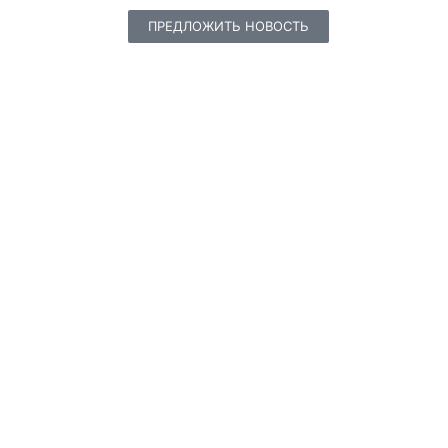
ПРЕДЛОЖИТЬ НОВОСТЬ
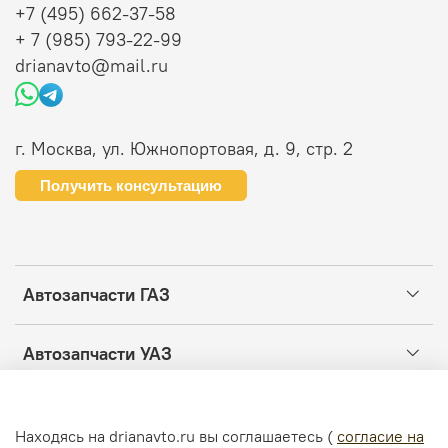
+7 (495) 662-37-58
+ 7 (985) 793-22-99
drianavto@mail.ru
г. Москва, ул. Южнопортовая, д. 9, стр. 2
Получить консультацию
Автозапчасти ГАЗ
Автозапчасти УАЗ
Информация
Находясь на drianavto.ru вы соглашаетесь (
согласие на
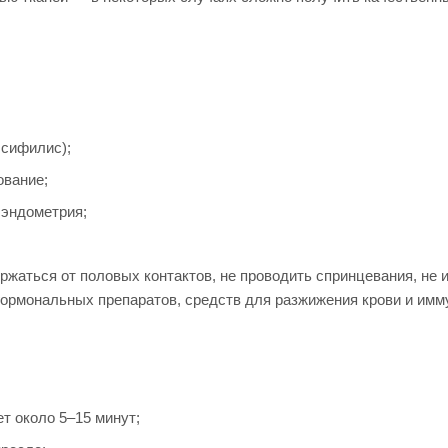
 сифилис);
ование;
 эндометрия;
жаться от половых контактов, не проводить спринцевания, не и
гормональных препаратов, средств для разжижения крови и имм
т около 5–15 минут;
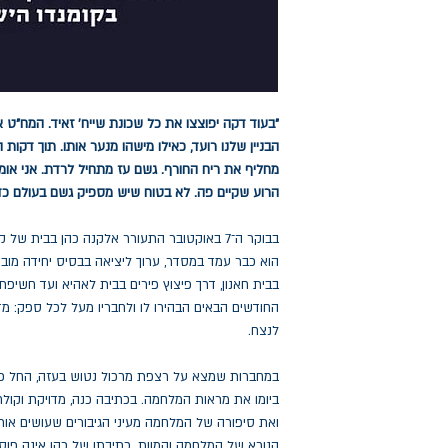
"בעוד דקה יפוצצו את כל שכונת שייח' זאיד. המח"ט 
הבניין שלנו רועד, כאילו מישהו מנער אותו. תוך דקות
מחליף את ריח החורף. גשם עז מתחיל לרדת. אני אומ
הרוע שקיים פה. לא בטוח שיש מספיק גשם בעולם כד
בבוקר ה־7 באוקטובר התעורר אלקנה כהן בבית 
הוא כבר עמד במסדר, ערוך ליציאה בבסיס יחידה מוב
בבית חאנון, דרך פיצוץ פירים בבית לאהיא ועד חשיפת
החודשים הבאים הבהירו לו ולחבריו מעל לכל ספק: מ
לנצח.
במחברות שמצא על רצפת מרכול נטוש בעזה, החל כהן לכ
ביומו את מראות המלחמה. בכתיבה כנה, מדויקת וקולח
ואת סיפורה של המלחמה מעיני הגיבורים שעושים אותה:
הנורא של המלחמה והמוות. כתיבתו של כהן אינה פו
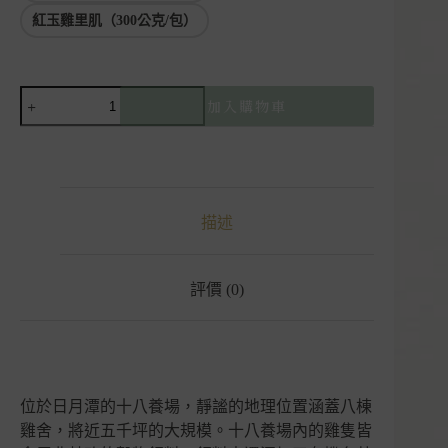
紅玉雞里肌（300公克/包）
【現
加入購物車
貨】
紅
玉
雞
｜
描述
雞
棒
腿
｜
評價 (0)
雞
里
肌
｜
十
位於日月潭的十八養場，靜謐的地理位置涵蓋八棟
八
雞舍，將近五千坪的大規模。十八養場內的雞隻皆
養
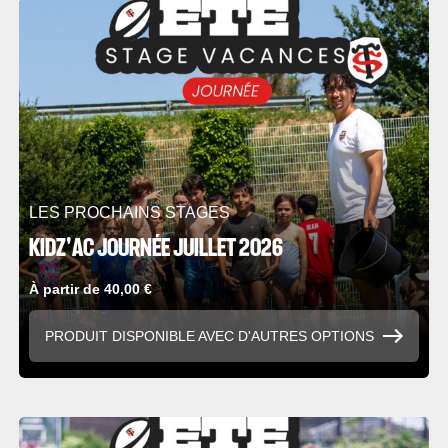
LES PROCHAINS STAGES
KIDZ'AC JOURNÉE JUILLET 2026
À partir de 40,00 €
PRODUIT DISPONIBLE AVEC D'AUTRES OPTIONS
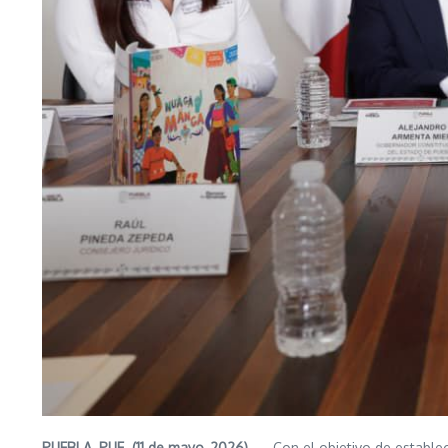
PUEBLA, PUE. (11 de mayo, 2026)
— Con el objetivo de establec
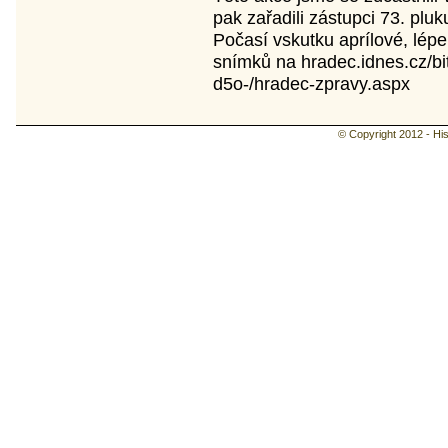
pak zařadili zástupci 73. pluk
Počasí vskutku aprílové, lép
snímků na hradec.idnes.cz/bi
d5o-/hradec-zpravy.aspx
© Copyright 2012 - Hist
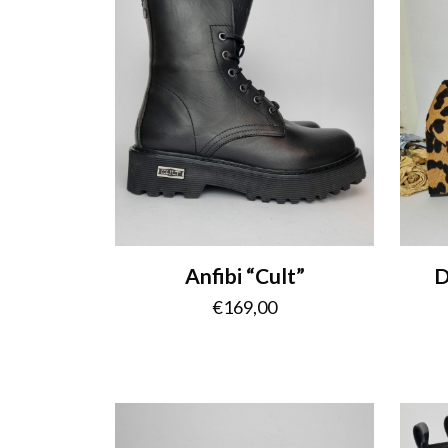
Anfibi “Cult”
D
€
169,00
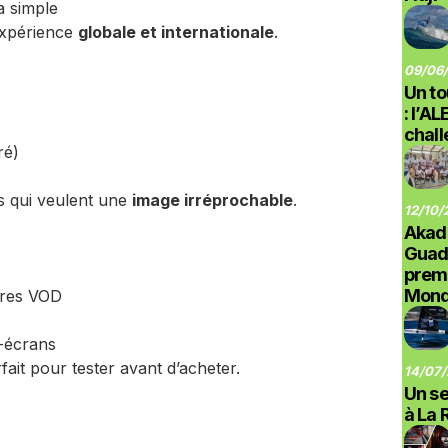
a simple
expérience
globale et internationale
.
09/06/
Un to
: l’A
chal
ré)
ts qui veulent une
image irréprochable
.
12/10/
Akad
Guad
prem
Monde
tres VOD
i-écrans
fait pour tester avant d’acheter.
14/07/
Un se
à La 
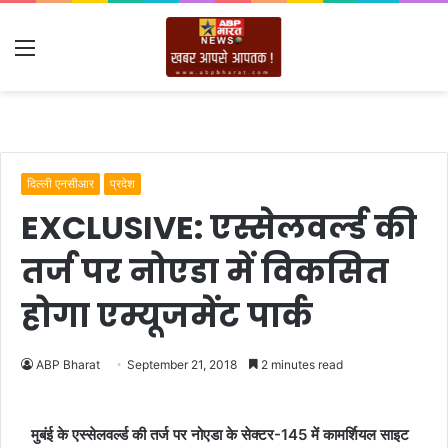
Menu
दिल्ली एनसीआर
प्रदेश
EXCLUSIVE: एस्सेलव‌र्ल्ड की
तर्ज पर नोएडा में विकसित
होगा एम्यूजमेंट पार्क
ABP Bharat
September 21, 2018
2 minutes read
मुबंई के एस्सेलव‌र्ल्ड की तर्ज पर नोएडा के सेक्टर-145 में कामर्शियल साइट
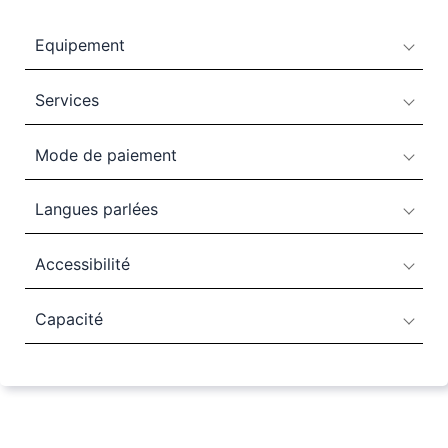
Equipement
Services
Mode de paiement
Langues parlées
Accessibilité
Capacité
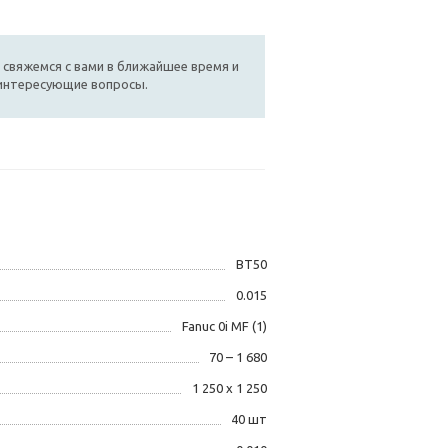
 свяжемся с вами в ближайшее время и
 интересующие вопросы.
BT50
0.015
Fanuc 0i MF (1)
70 – 1 680
1 250 х 1 250
40 шт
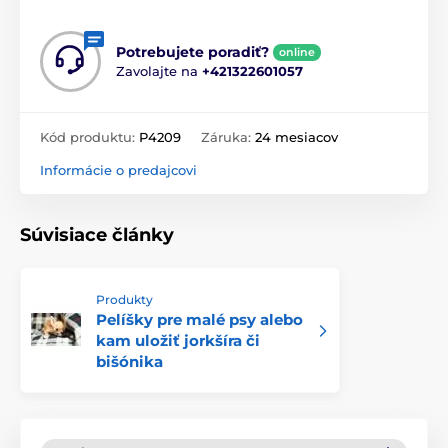
Potrebujete poradiť?
online
Zavolajte na
+421322601057
Kód produktu:
P4209
Záruka:
24 mesiacov
Informácie o predajcovi
Súvisiace články
Produkty
Pelíšky pre malé psy alebo
kam uložiť jorkšíra či
bišónika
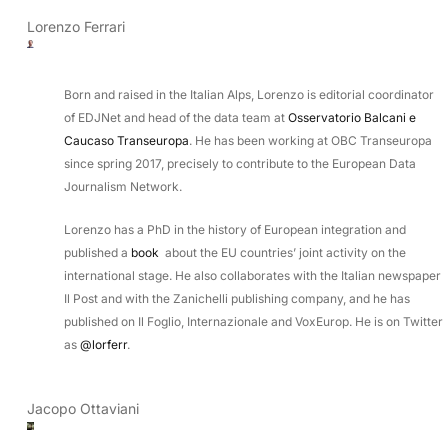
Lorenzo Ferrari
Born and raised in the Italian Alps, Lorenzo is editorial coordinator
of EDJNet and head of the data team at
Osservatorio Balcani e
Caucaso Transeuropa
. He has been working at OBC Transeuropa
since spring 2017, precisely to contribute to the European Data
Journalism Network.
Lorenzo has a PhD in the history of European integration and
published a
book
about the EU countries’ joint activity on the
international stage. He also collaborates with the Italian newspaper
Il Post and with the Zanichelli publishing company, and he has
published on Il Foglio, Internazionale and VoxEurop. He is on Twitter
as
@lorferr
.
Jacopo Ottaviani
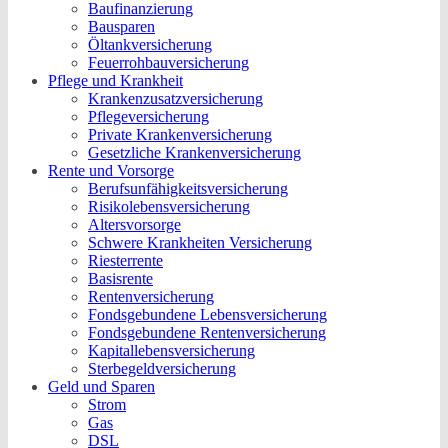
Baufinanzierung
Bausparen
Öltankversicherung
Feuerrohbauversicherung
Pflege und Krankheit
Krankenzusatzversicherung
Pflegeversicherung
Private Krankenversicherung
Gesetzliche Krankenversicherung
Rente und Vorsorge
Berufs­unfähigkeitsversicherung
Risikolebensversicherung
Altersvorsorge
Schwere Krankheiten Versicherung
Riesterrente
Basisrente
Rentenversicherung
Fondsgebundene Lebensversicherung
Fondsgebundene Rentenversicherung
Kapitallebensversicherung
Sterbegeldversicherung
Geld und Sparen
Strom
Gas
DSL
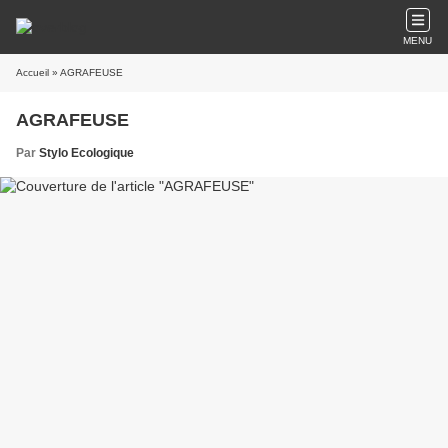
MENU
Accueil
» AGRAFEUSE
AGRAFEUSE
Par
Stylo Ecologique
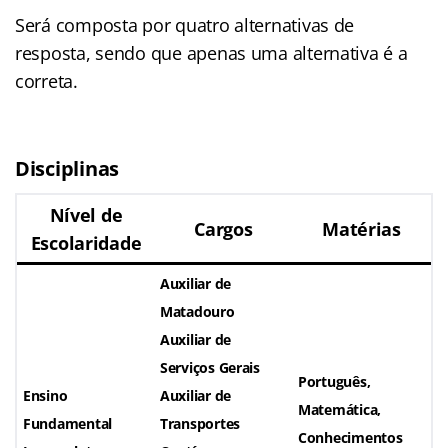
Será composta por quatro alternativas de
resposta, sendo que apenas uma alternativa é a
correta.
Disciplinas
Nível de
Cargos
Matérias
Escolaridade
Auxiliar de
Matadouro
Auxiliar de
Serviços Gerais
Português,
Ensino
Auxiliar de
Matemática,
Fundamental
Transportes
Conhecimentos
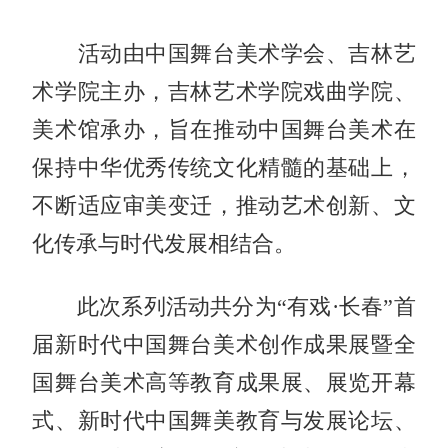
活动由中国舞台美术学会、吉林艺
术学院主办，吉林艺术学院戏曲学院、
美术馆承办，旨在推动中国舞台美术在
保持中华优秀传统文化精髓的基础上，
不断适应审美变迁，推动艺术创新、文
化传承与时代发展相结合。
此次系列活动共分为“有戏·长春”首
届新时代中国舞台美术创作成果展暨全
国舞台美术高等教育成果展、展览开幕
式、新时代中国舞美教育与发展论坛、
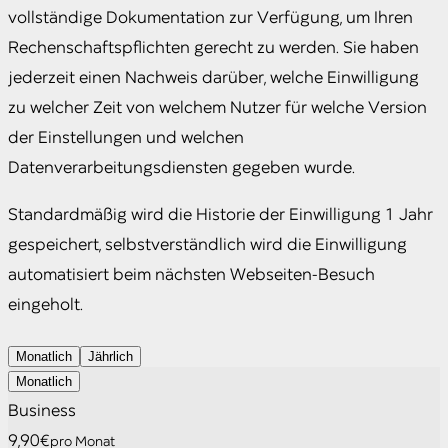
vollständige Dokumentation zur Verfügung, um Ihren
Rechenschaftspflichten gerecht zu werden. Sie haben
jederzeit einen Nachweis darüber, welche Einwilligung
zu welcher Zeit von welchem Nutzer für welche Version
der Einstellungen und welchen
Datenverarbeitungsdiensten gegeben wurde.
Standardmäßig wird die Historie der Einwilligung 1 Jahr
gespeichert, selbstverständlich wird die Einwilligung
automatisiert beim nächsten Webseiten-Besuch
eingeholt.
Monatlich
Jährlich
Monatlich
Business
9,90€
pro Monat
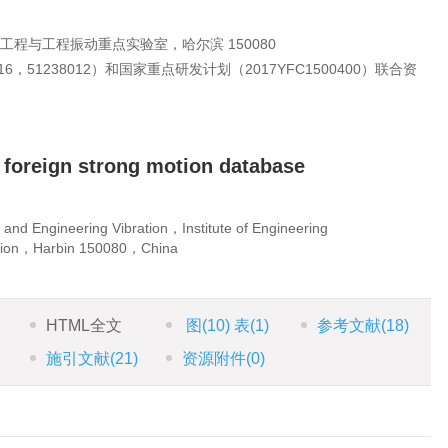
程与工程振动重点实验室，哈尔滨 150080
6，51238012）和国家重点研发计划（2017YFC1500400）联合资
f foreign strong motion database
and Engineering Vibration，Institute of Engineering
ation，Harbin 150080，China
HTML全文
图
(10)
表
(1)
参考文献
(18)
施引文献
(21)
资源附件
(0)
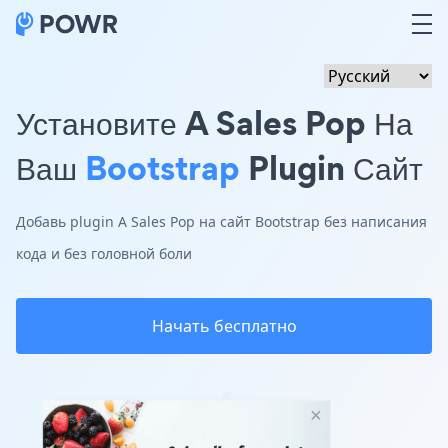
Установите A Sales Pop На
Ваш
Bootstrap
Plugin Сайт
Добавь plugin A Sales Pop на сайт Bootstrap без написания
кода и без головной боли
Начать бесплатно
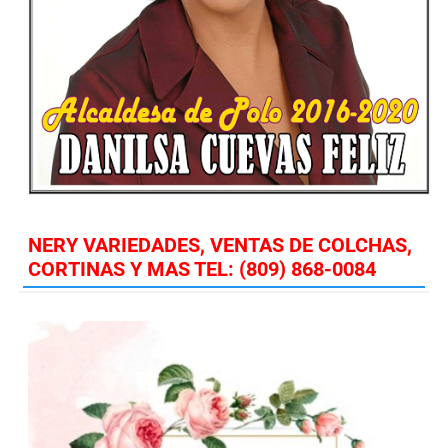
NERY VARIEDADES, VENTAS DE COLCHAS,
CORTINAS Y MAS TEL: (809) 868-0084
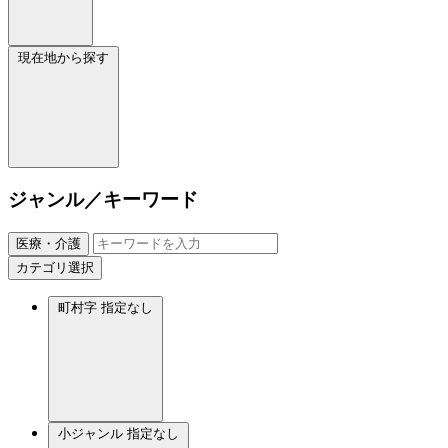
現在地から探す
ジャンル／キーワード
医療・介護
カテゴリ選択
町村字
指定なし
小ジャンル
指定なし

• [Problem requirements]:
Copy word for word only the lines above from the one with "הוא כבר עמד" through the one with "À partir de 40,00 €". Leave pictures out.

• [Task answer]:
הוא כבר עמד במסדר, ערוך ליציאה בבסיס יחידה מוב
בבית חאנון, דרך פיצוץ פירים בבית לאהיא ועד חשיפת
החודשים הבאים הבהירו לו ולחבריו מעל לכל ספק: מ
לנצח.
במחברות שמצא על רצפת מרכול נטוש בעזה, החל כהן לכ
ביומו את מראות המלחמה. בכתיבה כנה, מדויקת וקולח
ואת סיפורה של המלחמה מעיני הגיבורים שעושים אותה:
הנורא של המלחמה והמוות. כתיבתו של כהן אינה פו
紅玉雞里肌（300公克/包）
【現
加入購物車
貨】
紅
玉
雞
｜
描述
雞
棒
腿
｜
評價 (0)
雞
里
肌
｜
十
位於日月潭的十八養場，靜謐的地理位置涵蓋八棟
八
雞舍，將近五千坪的大規模。十八養場內的雞隻皆
養
LES PROCHAINS STAGES
KIDZ'AC JOURNÉE JUILLET 2026
À partir de 40,00 €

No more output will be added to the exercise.